Activity: Your answer should reproduce every line of the material in which the word "textbf" occurs.

───

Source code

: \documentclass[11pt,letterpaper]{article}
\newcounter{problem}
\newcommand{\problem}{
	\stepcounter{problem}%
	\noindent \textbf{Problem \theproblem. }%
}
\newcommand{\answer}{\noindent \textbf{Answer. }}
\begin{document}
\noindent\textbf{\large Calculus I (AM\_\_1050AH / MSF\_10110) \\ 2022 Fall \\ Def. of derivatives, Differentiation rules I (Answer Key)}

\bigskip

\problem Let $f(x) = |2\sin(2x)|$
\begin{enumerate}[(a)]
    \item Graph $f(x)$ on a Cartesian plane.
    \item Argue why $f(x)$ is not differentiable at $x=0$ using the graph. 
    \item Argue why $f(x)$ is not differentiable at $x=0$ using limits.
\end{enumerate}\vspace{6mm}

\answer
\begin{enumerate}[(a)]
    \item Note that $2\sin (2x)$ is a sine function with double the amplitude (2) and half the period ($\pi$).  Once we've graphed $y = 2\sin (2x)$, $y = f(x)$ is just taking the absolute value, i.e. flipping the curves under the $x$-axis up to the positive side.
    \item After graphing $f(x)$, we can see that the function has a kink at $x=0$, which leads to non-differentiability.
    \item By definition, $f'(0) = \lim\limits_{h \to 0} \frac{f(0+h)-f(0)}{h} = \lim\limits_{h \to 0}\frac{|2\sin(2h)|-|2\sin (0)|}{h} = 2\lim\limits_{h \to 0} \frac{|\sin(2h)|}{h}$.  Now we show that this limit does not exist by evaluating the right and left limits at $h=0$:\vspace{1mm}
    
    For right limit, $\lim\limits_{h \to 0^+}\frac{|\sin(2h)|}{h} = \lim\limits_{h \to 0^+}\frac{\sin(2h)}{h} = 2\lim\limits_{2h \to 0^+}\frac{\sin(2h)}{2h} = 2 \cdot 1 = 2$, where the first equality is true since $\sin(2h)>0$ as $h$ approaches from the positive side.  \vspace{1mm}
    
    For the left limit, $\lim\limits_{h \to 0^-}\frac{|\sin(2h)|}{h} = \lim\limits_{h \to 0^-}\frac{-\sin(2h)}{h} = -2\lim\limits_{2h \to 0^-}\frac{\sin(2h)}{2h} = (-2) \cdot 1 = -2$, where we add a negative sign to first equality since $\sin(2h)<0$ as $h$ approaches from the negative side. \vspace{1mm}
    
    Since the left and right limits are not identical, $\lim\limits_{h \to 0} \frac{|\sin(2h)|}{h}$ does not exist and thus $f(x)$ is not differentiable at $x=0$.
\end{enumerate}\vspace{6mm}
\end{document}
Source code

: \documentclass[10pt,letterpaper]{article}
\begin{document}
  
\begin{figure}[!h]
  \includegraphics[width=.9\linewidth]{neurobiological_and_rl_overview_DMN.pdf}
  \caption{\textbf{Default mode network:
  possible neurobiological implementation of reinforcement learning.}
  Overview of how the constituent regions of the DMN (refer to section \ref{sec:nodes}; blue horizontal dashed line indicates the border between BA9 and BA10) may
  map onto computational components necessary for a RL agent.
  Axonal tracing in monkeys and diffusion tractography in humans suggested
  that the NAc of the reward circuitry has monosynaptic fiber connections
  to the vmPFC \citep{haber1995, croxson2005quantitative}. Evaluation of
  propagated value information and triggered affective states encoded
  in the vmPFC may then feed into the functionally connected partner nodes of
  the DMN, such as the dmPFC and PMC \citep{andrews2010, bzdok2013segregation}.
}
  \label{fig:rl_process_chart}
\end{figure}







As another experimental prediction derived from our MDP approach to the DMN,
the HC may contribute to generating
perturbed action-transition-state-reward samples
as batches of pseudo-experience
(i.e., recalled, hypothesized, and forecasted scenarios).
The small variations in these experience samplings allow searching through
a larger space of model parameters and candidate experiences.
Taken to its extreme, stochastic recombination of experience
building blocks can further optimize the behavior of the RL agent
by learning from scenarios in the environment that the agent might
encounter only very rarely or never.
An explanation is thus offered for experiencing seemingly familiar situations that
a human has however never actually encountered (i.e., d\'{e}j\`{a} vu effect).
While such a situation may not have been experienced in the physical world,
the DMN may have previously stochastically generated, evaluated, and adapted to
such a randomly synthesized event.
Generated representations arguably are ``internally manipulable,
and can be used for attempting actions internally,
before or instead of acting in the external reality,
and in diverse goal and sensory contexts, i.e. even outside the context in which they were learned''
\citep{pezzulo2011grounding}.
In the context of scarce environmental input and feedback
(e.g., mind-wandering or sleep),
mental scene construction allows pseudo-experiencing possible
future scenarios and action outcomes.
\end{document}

───

Task result:
	\noindent \textbf{Problem \theproblem. }%
\newcommand{\answer}{\noindent \textbf{Answer. }}
\noindent\textbf{\large Calculus I (AM\_\_1050AH / MSF\_10110) \\ 2022 Fall \\ Def. of derivatives, Differentiation rules I (Answer Key)}
  \caption{\textbf{Default mode network:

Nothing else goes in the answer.